▸ **ФРАГМЕНТ ТЕКСТА**:
---

В годы, последовавшие за публикацией этой теории, тема гравитации воспарила фениксом над всей европейской культурой. Она проникла в труды политических обозревателей, которые стали хвалить успешные европейские монархии за их способность притягивать и удерживать в своих руках централизованную власть. Она затронула и мир своенравных религиозных философов, добавлявших в свои трактаты немного ньютоновского лоска с помощью формулировок типа “‘скорость веры”, а также высчитывавших числовое соотношение между максимально возможным земным счастьем и небесным блаженством. Композитор Жан-Филипп Рамо объяснил взаимное притяжение тонов в созвучии – и мгновенно был прозван “Ньютоном от музыки”. Короче говоря, влияние Ньютона на окружающий мир было столь широким, что после его смерти пошли разговоры о том, не вести ли теперь летоисчисление с 1642-го – года его рождения.
Однако в бытность Лукасовским профессором в Тринити он слыл человеком, чьи занятия – а порой и поведение – частенько вызывали непонимание. Духовные поиски – это всегда сугубо личная история, особенно если выпало жить в городе, граждан которого сам Карл I критиковал за чрезмерное пристрастие к кабакам и студенческим связям с “женщинами дурного сословия и не менее дурной славы”. Главный соперник Ньютона, Роберт Гук, активно отдавал дань кембриджским традициям в барах и тавернах, а также имел сразу несколько любовниц, включая собственную племянницу и подопечную Грейс – более того, с завидным архиваторским пылом документировал в дневнике каждый свой оргазм. Ньютон же пребывал во власти страстей иного рода. Вслед за своим современником, поэтом Джоном Мильтоном, воспевшим “Возвращенный рай” через отрицание земных соблазнов, он по-монашески прилежно искал другой источник утерянного блаженства – тот самый, которым когда-то владели древние маги и пророки. Его буквально сжигало изнутри стремление заново открыть загадочный, незримый порядок Вселенной.
Так что, продиктовав домашние задания, Ньютон убегал в дальний угол Большого двора колледжа со скоростью корабля, стремящегося успеть переждать шторм в порту. Там, под сенью величественной церкви Святой Троицы, располагались его покои, а рядом – скромный деревянный домик, который ученый приспособил под лабораторию. В его тесных стенах Ньютон изыскивал новые способы объяснения чудес природы.

---

(Данные для оценки матрицы внутренних параметров)
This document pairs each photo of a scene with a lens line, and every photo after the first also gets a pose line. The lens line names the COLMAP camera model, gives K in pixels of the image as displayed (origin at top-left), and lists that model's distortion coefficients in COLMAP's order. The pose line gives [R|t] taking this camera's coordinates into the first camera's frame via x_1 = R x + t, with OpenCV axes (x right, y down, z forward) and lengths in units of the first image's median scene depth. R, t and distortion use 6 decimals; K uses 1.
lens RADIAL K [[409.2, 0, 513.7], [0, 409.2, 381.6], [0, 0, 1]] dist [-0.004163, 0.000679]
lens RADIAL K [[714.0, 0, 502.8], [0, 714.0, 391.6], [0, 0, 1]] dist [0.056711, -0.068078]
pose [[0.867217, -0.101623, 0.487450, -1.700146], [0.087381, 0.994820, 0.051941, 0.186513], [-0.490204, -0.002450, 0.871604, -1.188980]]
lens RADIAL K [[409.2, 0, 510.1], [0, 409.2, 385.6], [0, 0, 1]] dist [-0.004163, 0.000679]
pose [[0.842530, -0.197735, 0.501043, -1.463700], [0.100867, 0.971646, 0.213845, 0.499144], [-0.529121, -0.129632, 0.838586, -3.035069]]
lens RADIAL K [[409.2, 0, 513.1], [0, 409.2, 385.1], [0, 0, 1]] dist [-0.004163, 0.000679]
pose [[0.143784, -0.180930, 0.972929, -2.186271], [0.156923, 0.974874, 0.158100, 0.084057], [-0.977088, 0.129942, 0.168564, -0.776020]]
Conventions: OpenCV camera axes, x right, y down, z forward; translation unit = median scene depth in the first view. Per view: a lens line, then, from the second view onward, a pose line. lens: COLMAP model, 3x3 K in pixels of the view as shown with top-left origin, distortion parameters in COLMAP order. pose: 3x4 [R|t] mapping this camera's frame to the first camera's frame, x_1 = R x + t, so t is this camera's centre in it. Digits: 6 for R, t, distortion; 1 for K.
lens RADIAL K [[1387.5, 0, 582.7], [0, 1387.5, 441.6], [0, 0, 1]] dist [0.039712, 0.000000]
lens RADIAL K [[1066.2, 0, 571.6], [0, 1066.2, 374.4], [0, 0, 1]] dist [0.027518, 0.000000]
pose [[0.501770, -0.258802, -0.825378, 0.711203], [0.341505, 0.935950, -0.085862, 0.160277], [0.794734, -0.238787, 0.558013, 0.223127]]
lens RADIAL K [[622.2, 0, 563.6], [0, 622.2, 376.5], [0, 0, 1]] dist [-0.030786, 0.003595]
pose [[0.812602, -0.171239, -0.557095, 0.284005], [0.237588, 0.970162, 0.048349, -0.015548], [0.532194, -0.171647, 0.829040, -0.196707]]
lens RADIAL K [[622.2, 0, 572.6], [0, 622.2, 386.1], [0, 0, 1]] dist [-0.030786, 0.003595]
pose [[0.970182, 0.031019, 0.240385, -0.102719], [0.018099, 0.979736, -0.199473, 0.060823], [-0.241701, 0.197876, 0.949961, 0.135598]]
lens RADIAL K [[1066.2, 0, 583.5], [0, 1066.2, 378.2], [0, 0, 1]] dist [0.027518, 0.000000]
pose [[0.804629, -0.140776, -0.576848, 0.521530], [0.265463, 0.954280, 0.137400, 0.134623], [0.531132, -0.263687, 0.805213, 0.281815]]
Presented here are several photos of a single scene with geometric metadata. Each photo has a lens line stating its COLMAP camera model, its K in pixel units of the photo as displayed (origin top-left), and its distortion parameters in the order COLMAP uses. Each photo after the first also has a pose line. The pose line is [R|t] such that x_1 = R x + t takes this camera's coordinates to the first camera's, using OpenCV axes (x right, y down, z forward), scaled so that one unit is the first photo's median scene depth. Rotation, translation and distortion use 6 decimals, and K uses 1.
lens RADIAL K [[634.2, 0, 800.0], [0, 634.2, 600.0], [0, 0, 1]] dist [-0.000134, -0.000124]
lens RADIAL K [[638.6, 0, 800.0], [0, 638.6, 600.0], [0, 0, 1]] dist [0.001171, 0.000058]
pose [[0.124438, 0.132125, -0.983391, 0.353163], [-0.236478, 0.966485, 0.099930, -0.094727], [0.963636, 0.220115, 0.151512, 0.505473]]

---

▸ **ЗАДАНИЯ ДЛЯ ВЫПОЛНЕНИЯ**:
[A] Ответьте по фрагменту о Ньютоне, как прозвали композитора Жан-Филиппа Рамо после того, как он объяснил взаимное притяжение тонов в созвучии.
[B] Допишите продолжение фрагмента о Ньютоне, начав сразу после его последнего предложения.

▸ **ОЖИДАЕМЫЕ ОТВЕТЫ**:
[A] Его прозвали «Ньютоном от музыки».

[B]
Изучая одновременно оптику, библейские откровения, алхимию и движение небесных тел, он пытался нащупать нить, которая связывала бы их друг с другом. Прорывом здесь стал анализ поведения света, пропущенного через призму, – Ньютон попросил своего помощника тщательно рассчитать расстояние между самыми яркими цветами, и кое-что в их расположении привлекло его внимание. Соотношения между цветами в спектре напоминали пропорциональные “расстояния” между звуками в музыкальной гамме.
Спектральная таблица Ньютона, в которой сопоставляются цвета и музыкальные ноты. Из “Элементов философии Ньютона” Вольтера (1738)
Для Ньютона это открытие означало важную веху на пути к познанию того эфира, который, по его мнению, управлял природными силами. Однако его сравнение естественных цветовых градаций в радуге с основными структурными элементами музыки таило в себе одну мучительную неувязку – ту самую, которую, несмотря на многовековую историю споров и обсуждений, так и не смогли решить лучшие умы его поколения. Этот парадокс музыкального строя интриговал Ньютона еще со студенческой скамьи, а вместе с ним и других философов, теологов, математиков и музыкантов – ничуть не в меньшей степени, чем, скажем, проблематика движения планет или причины, по которым происходят приливы и отливы.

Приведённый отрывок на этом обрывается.